Utility access fees are front and centre in Alberta with the City of Calgary collecting millions more than expected last year, but Medicine Hat's rate is set differently and costs ratepayers less.--NEWS FILE PHOTO
cgallant@medicinehatnews.com@CollinGallant
The province could soon weigh in on local utility access fees – a lingering sore spot for critics who banded together during a price spike last summer – but potentially limit changes to how they are set in the City of Calgary.
That municipality sets the specific fee as a percentage of energy prices, which soared in 2023, leading to criticism of profiteering when $200 million more than expected was collected.
Medicine Hat’s is set against the more stable distribution rates, set once each year, and cost much less per account than in Calgary, say officials.
Media reports in Calgary say that as that city’s council determines how to handle the controversy, Premier Danielle Smith will act on April 16 if the city doesn’t, but did not cite a source.
On Tuesday however, Smith’s office promoted the article and released a statement that read: “With electricity rates starting to decline, our government’s next move is to tackle local access fees on your utility bills.”
Local access fees, called municipal consent and access fee in Medicine Hat and ‘franchise fee’ elsewhere, appears on bills to recover the property tax costs of the utility company.
In Medicine Hat, the municipality owns the distribution lines, but five years ago added the fee, costing about $50 per year to homeowners, to broaden the tax assessment base and wrestle with a budget deficit.
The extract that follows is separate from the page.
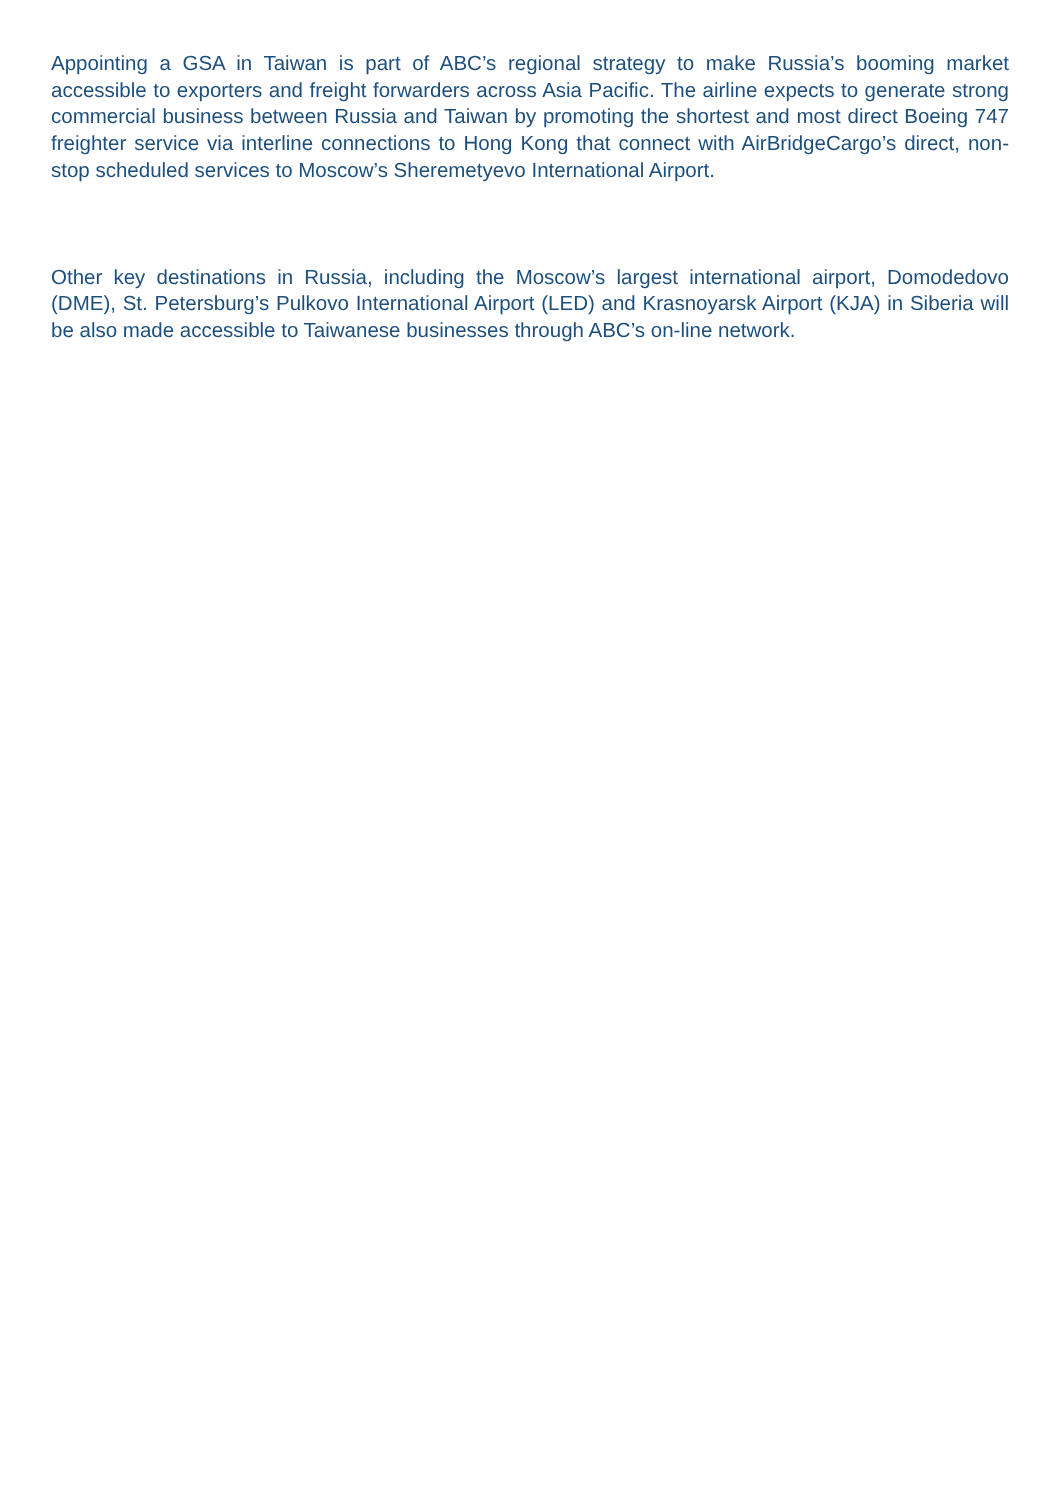Appointing a GSA in Taiwan is part of ABC’s regional strategy to make Russia’s booming market accessible to exporters and freight forwarders across Asia Pacific. The airline expects to generate strong commercial business between Russia and Taiwan by promoting the shortest and most direct Boeing 747 freighter service via interline connections to Hong Kong that connect with AirBridgeCargo’s direct, non-stop scheduled services to Moscow’s Sheremetyevo International Airport.
Other key destinations in Russia, including the Moscow’s largest international airport, Domodedovo (DME), St. Petersburg’s Pulkovo International Airport (LED) and Krasnoyarsk Airport (KJA) in Siberia will be also made accessible to Taiwanese businesses through ABC’s on-line network.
Last fall, the Medicine Hat Utility Ratepayers Association formed following protests over high power prices but expanded to include criticism of the MCAF system, which they critique as a form of double-dipping by charging rate payers to pay property taxes levied against itself.
In letters to council it asked that the fee be reviewed and justified, or scrapped altogether since profits at the power plant far exceed money collected by MCAF.
“The provincial government should look at (MCAF) throughout the whole province,” said Sou Boss, the head of the association on Tuesday, “I feel that the city is not looking at options to eliminate it, because they see it as money coming in to the city.
“We’ll keep the pressure on.”
City officials said last fall cancelling the utility fee would require a seven per cent tax increase to make up for foregone revenue.
It was implemented in 2019 to help shrink a budget deficit and was designed to increase over three years to collect $3 million in 2022, a number that rose to $5 million in total in 2024.
Though the fee is charged by the utility, the revenue winds up in municipal coffers as it charges the utility interest for accessing municipally-owned utility right of ways.
This week, officials also told the News that the rate-setting formula in Medicine Hat avoids fluctuations like those seen in Calgary because they are tied to distribution rates, set annually based on cost and regulated profit margin, not commodity rates, which change due to market conditions.
“Energy rates move around from month to month, and can be very volatile,” said Travis Tuchscherer, the director of energy marketing and business analysis for the City of Medicine Hat. “Distribution can move around based on usage from month to month, but they are a lot less volatile.”
The city operates the power generation and power distribution systems as separate entities for accounting purposes. Officials say that provides a clearer picture of business operational performance rather than combining results.
Currently, a third-party review is studying the operational philosophy of the energy production business. It was ordered last fall and is expected in the fourth quarter of 2024.
In Calgary, Enmax set its local access fee based in relation to the forecasted price of power and gas delivered to the customer. That is based in early year forecasts, but in 2023 power prices doubled previous records.
Calgary power customers are charged about 11 per cent of the default regulated rate option for the month, but that rate doubled late July compared to long-term averages, leading to complaints of profiteering.
Reports state they collected $200 million more than expected,
In Medicine Hat however, customers are assessed the fee in relation to a set portion of distribution charges, estimated to collect a set amount.
The city utility department estimates that MCAF for both gas and power delivery cost an average household about $131 in total in 2023. That is less than half the estimated charges applied to customers in Lethbridge ($295), Red Deer ($288), Calgary ($312) or Edmonton ($291).
Those locales are chosen in city comparison because distribution lines are owned either by the municipality or a related company,
Broken down to only power, Hat households paid $50 in MCAF for the year in 2023, compared to $217 for an average Calgary customer, said Tuchscherer.
[Editor’s Note: This version corrects a date that was wrongly stated in a previous version.]